Die Krankenkasse DAK wiederum hat herausgefunden, dass Krankschreibungen wegen psychischen sowie Muskel-Skelett-Erkrankungen 2020 auf einem neuen Höchststand waren. Fast jeder vierte Fehltag – fünf Prozent mehr als 2019 – ging nach der DAK-Statistik auf Muskel-Skelett-Probleme wie etwa Rückenschmerzen zurück. Die Krankenkasse gibt an, dass die Menschen im Homeoffice zu lange und mit zu wenig Bewegung vor dem Bildschirm sitzen. Möbelhersteller Steelcase interessiert dieser Punkt natürlich besonders: Laut deren Umfrage steht 30 Prozent der Befragten kein bequemer Arbeitsplatz zur Verfügung. Wobei die Führungsebene es besser hat: 74 Prozent der leitenden Angestellten oder der Geschäftsführung arbeiten laut Steelcase immer oder fast immer am Schreibtisch, 69 Prozent sitzen dabei auf einem ergonomischen Arbeitsstuhl. Mitarbeiterinnen und Mitarbeiter anderer Unternehmensebenen arbeiten zwar auch oft (67 Prozent) am Schreibtisch, aber nur 49 Prozent haben einen guten Arbeitsstuhl.

Laut der Hans-Boeckler-Stiftung waren im April 2020 ein gutes Viertel der Erwerbspersonen ausschließlich oder überwiegend im Homeoffice. Im Juni, November und Dezember 2020 lag dieser Wert bei nur 14 bis 17 Prozent, ist dann aber im Januar 2021 wieder auf 24 Prozent gestiegen. Das deckt sich in etwa mit dem Forschungsbericht „Verbreitung und Auswirkungen von mobiler Arbeit und Homeoffice“ des Bundesministeriums für Arbeit und Soziales. Dieser hat die Thematik vor und während Corona untersucht. Demnach haben Befragungen 2019 Werte zwischen 11 und 20 Prozent Homeoffice-Nutzung ergeben, wobei die höheren Werte mutmaßlich durch andere Bewertung (gelegentliche Nutzung von Smartphone und Tablet zuhause und unterwegs als Homeoffice/mobiles Arbeiten angegeben) zustande kommt.
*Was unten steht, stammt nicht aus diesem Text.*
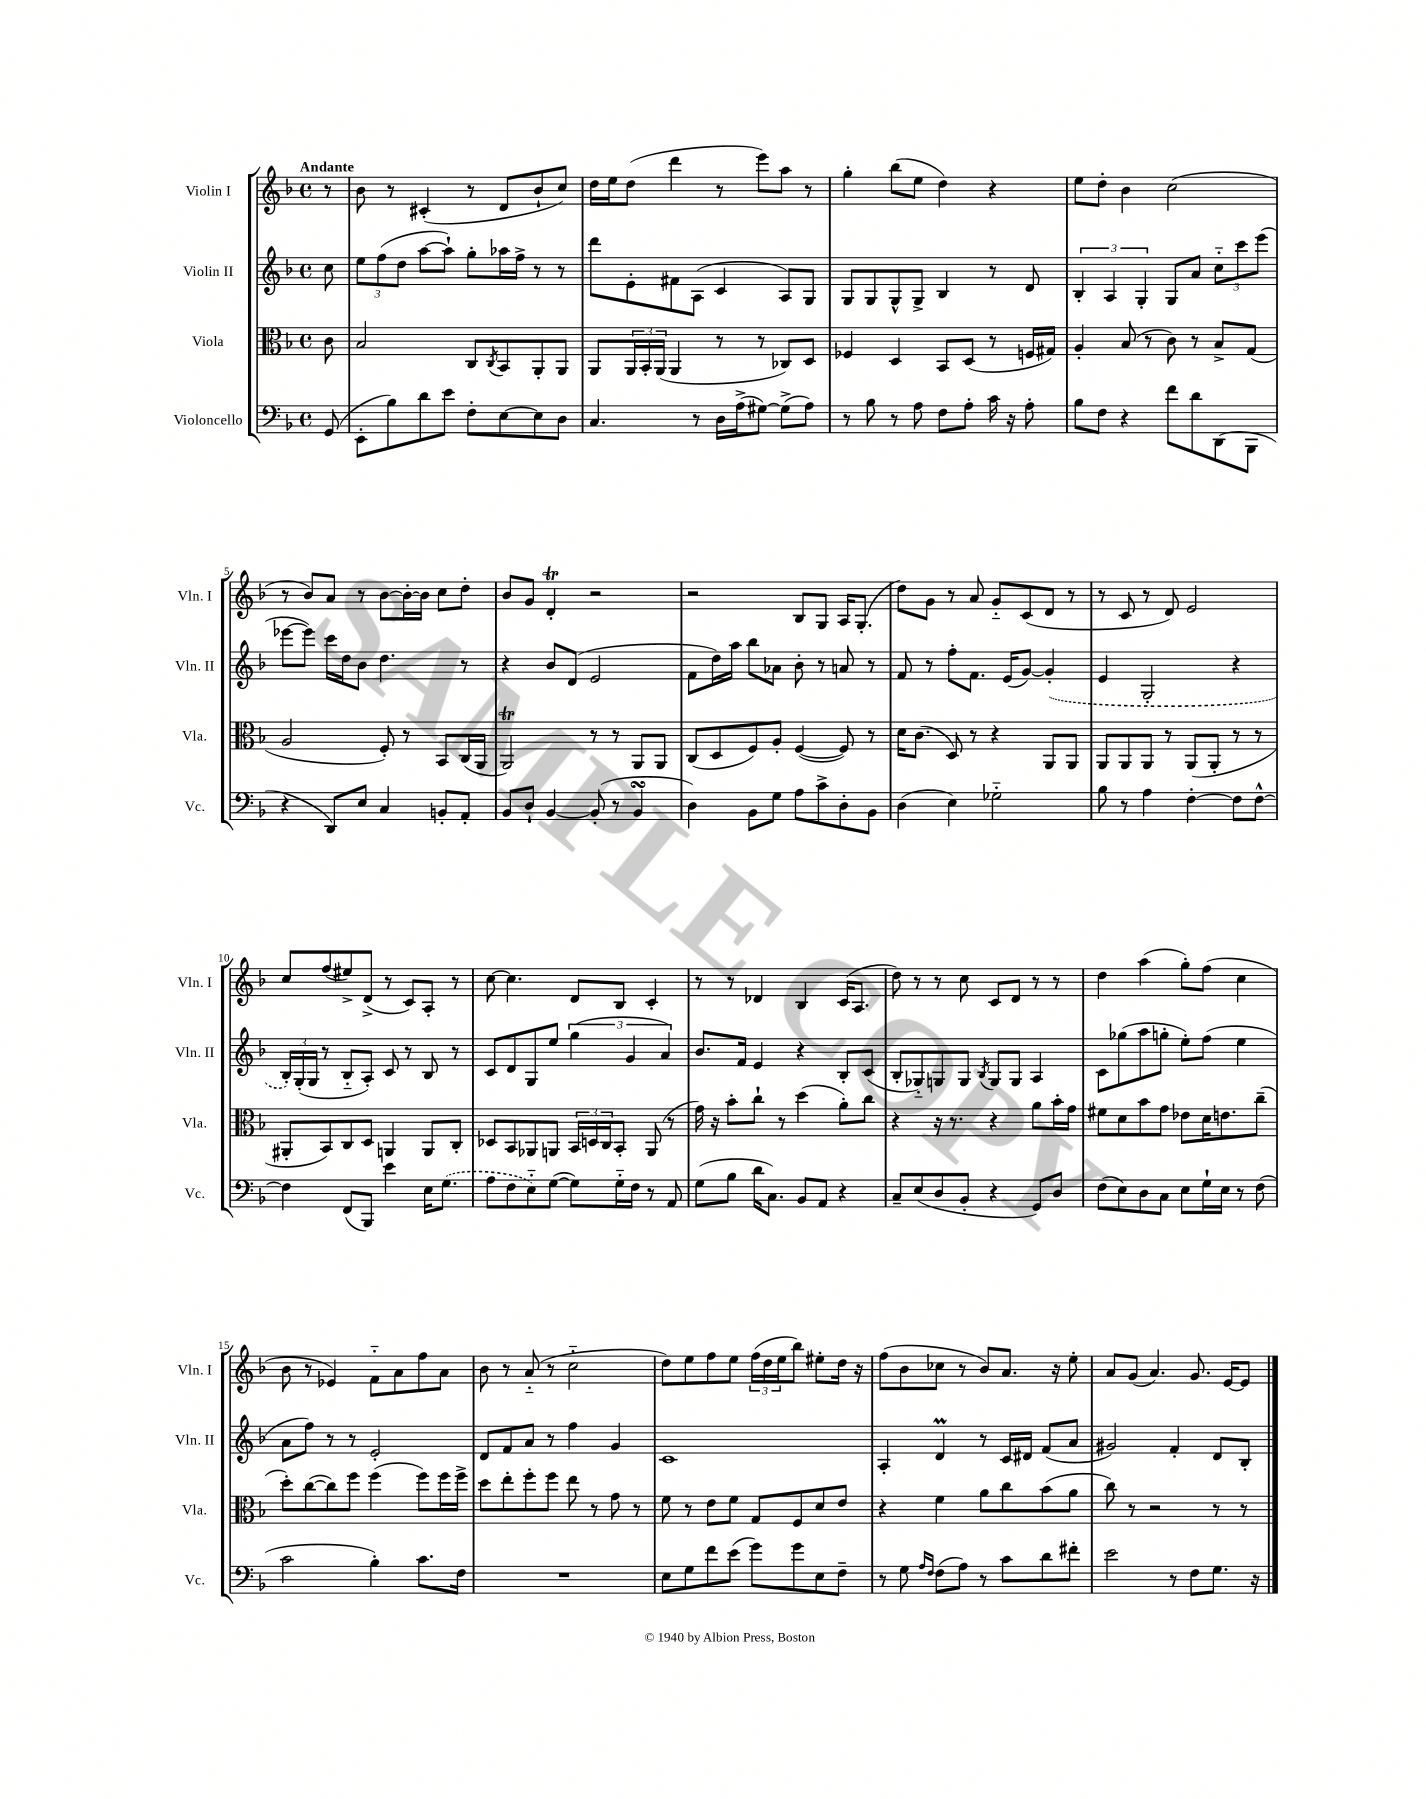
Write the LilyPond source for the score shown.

Im Sommer 2020 seien dann 36 Prozent der Beschäftigten im Homeoffice gewesen, so das Ministerium. Inhaltlich ist diese Untersuchung noch enger an den zuvor zitierten dran: Nutzer und Nutzerinnen des Homeoffice schätzen die höhere Flexibilität, teils auch Konzentration und den Wegfall der Fahrtzeiten. Teilweise lassen sich, so die Studie, Vorteile in Sachen Produktivität, Erreichbarkeit und Bindung an den Arbeitgeber sogar empirisch nachweisen. Aber der Forschungsbericht stellt eben auch fest die mangelnde informelle Kommunikation, die zu Isolation und Stress führen kann. Laut Befragung vom Sommer 2020 sagen aber 87 Prozent, dass sie im Großen und Ganzen zufrieden sind mit Homeoffice und 93 Prozent, dass sie auch nach der Pandemie weiter zuhause arbeiten wollen. Aber zwei Drittel wollen dies nur teilweise im hybriden Modell: Einige Tage zuhause, einige Tage im Büro. Büromöbelhersteller Steelcase hatte ebenfalls nach der Zukunft des Homeoffice gefragt: Bei Beschäftigten wie bei Unternehmen hatten jeweils 72 Prozent für einen Tag Homeoffice in der Woche plädiert.